Have you seen the movie “I Love You Man”? It’s a story about the difficulty of finding friends as an adult. I can certainly relate.
While I have a lot of friends all over the country and abroad whom — when I am with them — I can share my soul with — mostly because of the enriched environment in which we met or meet up to serve together. But close friends whom I can see at a phone-call’s notice, with whom I can talk, giggle and do my most dreaded chore of shopping, I lack. I used to have them. What happened to them? I miss them.
Friendships come and go. People come into your life for a reason, a season or a lifetime. I get that. But as you get older they are more difficult to come by. (I wonder if it will reverse again in old age.) New friends are difficult to find. Old ones seem to disappear. Is it growing older, getting married and/or having children? Not to mention moving away from each other? Is it just a matter of lives growing in different directions?
For me, it is possible that people get turned off how, as one old friend recently put it to me, I “would always march to the beat of your own drum.” I certainly never expected others to follow me as I’m not a follower myself. I accept my friends for who they are. But I have been known to state my opinion, (usually having come from a search of knowledge) sometimes rather bluntly.
I always wanted a close group of friends, kind of like on “Sex and the City.” Friends that stuck by you through thick and thin, who were honest — sometimes brutally so — and who helped you grow into a better person. I believe that is a true friend.

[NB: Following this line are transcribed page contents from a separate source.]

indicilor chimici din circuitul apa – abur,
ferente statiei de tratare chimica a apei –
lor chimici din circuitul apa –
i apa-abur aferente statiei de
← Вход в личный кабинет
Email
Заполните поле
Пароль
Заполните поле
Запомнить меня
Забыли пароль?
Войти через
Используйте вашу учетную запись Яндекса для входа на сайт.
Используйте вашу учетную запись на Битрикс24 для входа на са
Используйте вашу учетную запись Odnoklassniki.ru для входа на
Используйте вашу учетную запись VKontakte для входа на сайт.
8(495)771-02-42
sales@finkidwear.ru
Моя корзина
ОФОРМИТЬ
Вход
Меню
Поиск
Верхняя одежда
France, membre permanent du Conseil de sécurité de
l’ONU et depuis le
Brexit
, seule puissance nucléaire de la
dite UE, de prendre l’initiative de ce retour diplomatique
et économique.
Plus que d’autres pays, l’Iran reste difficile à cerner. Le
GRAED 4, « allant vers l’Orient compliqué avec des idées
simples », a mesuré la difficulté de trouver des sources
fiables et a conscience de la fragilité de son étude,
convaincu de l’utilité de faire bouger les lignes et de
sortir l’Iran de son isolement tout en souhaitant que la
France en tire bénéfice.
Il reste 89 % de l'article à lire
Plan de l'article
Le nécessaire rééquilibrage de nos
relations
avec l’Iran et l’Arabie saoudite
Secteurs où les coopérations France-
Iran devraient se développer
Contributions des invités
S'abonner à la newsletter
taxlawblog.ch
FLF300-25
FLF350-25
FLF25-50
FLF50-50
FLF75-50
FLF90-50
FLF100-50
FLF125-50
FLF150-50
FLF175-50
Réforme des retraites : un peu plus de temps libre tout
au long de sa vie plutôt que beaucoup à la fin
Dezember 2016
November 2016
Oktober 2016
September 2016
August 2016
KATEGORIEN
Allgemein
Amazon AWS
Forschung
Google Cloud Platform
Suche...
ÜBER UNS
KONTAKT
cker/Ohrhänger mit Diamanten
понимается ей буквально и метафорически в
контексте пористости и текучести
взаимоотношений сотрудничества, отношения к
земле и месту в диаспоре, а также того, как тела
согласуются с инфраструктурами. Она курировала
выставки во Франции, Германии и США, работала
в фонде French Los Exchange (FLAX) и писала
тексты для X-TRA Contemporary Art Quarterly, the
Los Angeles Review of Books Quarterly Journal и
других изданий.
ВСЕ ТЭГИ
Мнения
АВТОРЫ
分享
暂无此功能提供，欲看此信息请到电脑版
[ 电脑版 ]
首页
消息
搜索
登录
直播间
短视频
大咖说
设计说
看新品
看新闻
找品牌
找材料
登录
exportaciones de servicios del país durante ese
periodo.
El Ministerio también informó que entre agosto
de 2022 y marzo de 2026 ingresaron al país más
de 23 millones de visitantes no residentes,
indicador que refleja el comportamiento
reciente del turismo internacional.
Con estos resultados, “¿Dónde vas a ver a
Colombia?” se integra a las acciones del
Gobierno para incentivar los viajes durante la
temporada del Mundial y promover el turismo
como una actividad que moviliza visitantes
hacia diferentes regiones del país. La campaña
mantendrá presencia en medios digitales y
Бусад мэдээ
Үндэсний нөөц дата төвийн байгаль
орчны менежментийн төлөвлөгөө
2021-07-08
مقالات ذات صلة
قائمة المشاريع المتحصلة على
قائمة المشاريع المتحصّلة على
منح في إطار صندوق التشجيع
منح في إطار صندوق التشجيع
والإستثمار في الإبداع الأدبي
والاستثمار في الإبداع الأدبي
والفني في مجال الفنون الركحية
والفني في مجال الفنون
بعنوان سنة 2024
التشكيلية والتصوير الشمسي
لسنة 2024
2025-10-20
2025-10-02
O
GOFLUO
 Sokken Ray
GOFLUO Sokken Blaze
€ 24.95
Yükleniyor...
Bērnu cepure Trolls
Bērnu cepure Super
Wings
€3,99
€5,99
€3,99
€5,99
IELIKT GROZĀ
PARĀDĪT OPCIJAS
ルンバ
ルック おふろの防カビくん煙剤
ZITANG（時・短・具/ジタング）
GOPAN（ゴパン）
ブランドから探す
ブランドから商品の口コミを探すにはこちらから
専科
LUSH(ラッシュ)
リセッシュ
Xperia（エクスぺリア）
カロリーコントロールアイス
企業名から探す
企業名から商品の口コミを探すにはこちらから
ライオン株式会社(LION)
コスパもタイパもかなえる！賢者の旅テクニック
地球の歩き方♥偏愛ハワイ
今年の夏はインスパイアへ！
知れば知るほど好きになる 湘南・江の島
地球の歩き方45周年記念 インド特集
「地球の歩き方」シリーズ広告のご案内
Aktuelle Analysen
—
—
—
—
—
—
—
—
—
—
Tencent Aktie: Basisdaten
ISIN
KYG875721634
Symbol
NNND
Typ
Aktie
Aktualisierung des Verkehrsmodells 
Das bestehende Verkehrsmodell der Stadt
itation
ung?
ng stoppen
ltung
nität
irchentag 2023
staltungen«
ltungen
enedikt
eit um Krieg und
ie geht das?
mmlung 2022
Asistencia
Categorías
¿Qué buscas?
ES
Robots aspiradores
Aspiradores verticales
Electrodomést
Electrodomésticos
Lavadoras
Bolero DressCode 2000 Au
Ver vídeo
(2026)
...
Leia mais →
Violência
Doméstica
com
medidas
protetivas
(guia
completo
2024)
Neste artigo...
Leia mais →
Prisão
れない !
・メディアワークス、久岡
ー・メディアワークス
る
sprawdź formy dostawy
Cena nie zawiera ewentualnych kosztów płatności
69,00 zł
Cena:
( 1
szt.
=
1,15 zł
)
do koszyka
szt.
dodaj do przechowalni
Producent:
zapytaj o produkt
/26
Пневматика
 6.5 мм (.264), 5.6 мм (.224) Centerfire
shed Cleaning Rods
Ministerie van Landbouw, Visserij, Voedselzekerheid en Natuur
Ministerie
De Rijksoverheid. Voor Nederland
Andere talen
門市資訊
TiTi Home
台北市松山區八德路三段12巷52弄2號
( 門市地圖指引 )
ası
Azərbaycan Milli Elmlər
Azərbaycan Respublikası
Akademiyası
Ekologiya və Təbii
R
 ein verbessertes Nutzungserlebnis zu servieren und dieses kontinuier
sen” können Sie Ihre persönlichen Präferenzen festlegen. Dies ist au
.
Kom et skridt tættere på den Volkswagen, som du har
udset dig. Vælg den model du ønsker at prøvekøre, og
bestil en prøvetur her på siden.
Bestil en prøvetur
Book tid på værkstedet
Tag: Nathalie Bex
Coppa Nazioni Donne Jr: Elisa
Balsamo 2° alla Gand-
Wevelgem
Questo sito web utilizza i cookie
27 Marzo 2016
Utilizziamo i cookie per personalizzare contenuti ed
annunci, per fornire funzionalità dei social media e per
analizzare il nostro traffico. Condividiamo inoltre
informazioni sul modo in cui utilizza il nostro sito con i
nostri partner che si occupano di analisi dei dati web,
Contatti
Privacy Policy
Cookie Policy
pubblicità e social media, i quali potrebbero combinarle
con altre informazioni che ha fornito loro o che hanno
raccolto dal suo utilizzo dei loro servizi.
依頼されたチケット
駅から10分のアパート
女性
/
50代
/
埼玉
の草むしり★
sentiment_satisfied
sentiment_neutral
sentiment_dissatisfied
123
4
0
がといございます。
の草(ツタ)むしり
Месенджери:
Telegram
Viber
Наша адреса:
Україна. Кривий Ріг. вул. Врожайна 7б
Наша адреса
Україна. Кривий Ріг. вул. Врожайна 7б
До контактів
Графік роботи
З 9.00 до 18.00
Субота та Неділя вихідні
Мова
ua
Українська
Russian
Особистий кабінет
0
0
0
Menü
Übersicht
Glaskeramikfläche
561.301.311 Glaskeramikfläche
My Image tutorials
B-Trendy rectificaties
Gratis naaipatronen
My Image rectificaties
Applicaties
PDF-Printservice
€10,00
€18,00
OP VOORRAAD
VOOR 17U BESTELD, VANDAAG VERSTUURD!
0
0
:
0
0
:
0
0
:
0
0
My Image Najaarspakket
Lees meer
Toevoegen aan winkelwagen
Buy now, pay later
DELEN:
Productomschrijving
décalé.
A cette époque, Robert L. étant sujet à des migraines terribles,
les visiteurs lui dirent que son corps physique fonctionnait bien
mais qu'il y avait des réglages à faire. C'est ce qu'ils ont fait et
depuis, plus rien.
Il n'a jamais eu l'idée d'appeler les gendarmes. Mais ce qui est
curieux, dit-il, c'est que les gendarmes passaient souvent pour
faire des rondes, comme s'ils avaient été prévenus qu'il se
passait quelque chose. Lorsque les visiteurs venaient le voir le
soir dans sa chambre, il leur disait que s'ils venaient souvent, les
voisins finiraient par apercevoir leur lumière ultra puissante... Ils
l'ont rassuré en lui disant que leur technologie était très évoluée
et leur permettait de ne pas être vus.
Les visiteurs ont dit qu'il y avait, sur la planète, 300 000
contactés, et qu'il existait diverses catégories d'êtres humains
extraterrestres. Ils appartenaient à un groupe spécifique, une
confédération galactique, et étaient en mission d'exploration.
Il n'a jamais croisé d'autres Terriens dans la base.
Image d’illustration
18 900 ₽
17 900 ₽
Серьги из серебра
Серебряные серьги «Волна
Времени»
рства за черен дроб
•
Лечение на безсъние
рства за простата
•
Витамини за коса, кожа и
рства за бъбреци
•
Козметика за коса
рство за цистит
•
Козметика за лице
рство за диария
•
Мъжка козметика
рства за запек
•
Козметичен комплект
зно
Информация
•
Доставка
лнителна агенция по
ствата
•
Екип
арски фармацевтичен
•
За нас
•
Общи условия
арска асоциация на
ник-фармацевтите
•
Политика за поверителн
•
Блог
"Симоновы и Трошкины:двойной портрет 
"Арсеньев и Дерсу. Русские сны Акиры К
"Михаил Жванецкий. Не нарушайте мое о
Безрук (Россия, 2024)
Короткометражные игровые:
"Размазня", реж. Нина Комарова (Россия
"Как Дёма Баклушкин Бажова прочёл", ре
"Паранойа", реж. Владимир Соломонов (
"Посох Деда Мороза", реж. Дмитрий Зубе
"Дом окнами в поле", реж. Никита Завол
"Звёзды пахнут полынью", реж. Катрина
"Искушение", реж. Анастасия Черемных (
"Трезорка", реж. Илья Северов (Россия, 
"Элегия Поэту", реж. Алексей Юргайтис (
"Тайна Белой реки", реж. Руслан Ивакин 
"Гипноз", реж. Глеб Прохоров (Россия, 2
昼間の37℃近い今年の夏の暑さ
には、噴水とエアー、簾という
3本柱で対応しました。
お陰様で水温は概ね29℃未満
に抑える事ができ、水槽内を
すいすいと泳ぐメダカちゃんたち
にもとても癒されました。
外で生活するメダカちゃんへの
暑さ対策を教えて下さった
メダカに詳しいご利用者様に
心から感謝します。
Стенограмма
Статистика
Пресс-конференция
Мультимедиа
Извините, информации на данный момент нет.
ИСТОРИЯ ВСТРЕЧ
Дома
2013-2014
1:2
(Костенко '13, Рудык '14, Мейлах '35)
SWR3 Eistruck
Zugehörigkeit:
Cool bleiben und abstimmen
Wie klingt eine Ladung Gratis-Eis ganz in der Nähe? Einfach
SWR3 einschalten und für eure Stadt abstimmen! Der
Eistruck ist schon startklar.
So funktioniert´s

Through our excursion into personal growth, Greg and I came to the hypothesis that in recent times people are needing therapists and coaches more because true friends are hard to come by. People don’t have friends who hold them accountable, hold them to a higher standard and help them become a better version of themselves.
I’m lucky my marriage is that kind of friendship. We support and challenge each other to be the best version of our selves. And my faraway friends are like that too, when we see each other.
What can we do to foster true friendships again? Is there a way to get back to a community feel and less of a competition? Would that give us more time to connect? Is it possible to reconnect with old friends and start anew?
What would give us the strength to set a new standard for friendships? I’ve always said I’d rather have a few good friends than many relationships with the facade of friends.
Master Trainer of NLP Steve Linder categorizes friendships differently than I’ve heard before, and it makes sense to me. His categories consist of: cabinet-people you would give your life for; peers-people who help you grow; friends-people you see often and on purpose; acquaintances-people you expect to know your name when you see them; and strangers-everybody else. It’s up to you to decide what qualifications people must meet to be in each category. When you look at it like this and make up your qualifications, it’s sometimes surprising to see into which category the people in your life fall. Are your family members friends or really more acquaintances who you feel obligated to see? Is your spouse someone who holds you to a higher standard?
What qualities do you expect in a peer or in a friend? How do you play as a friend? What gifts do you bring to your relationships? When you can relate to your self, you can relate better to others. When you hold your self to a higher standard, you can be a better friend and you can have better friends. Play big. Play true.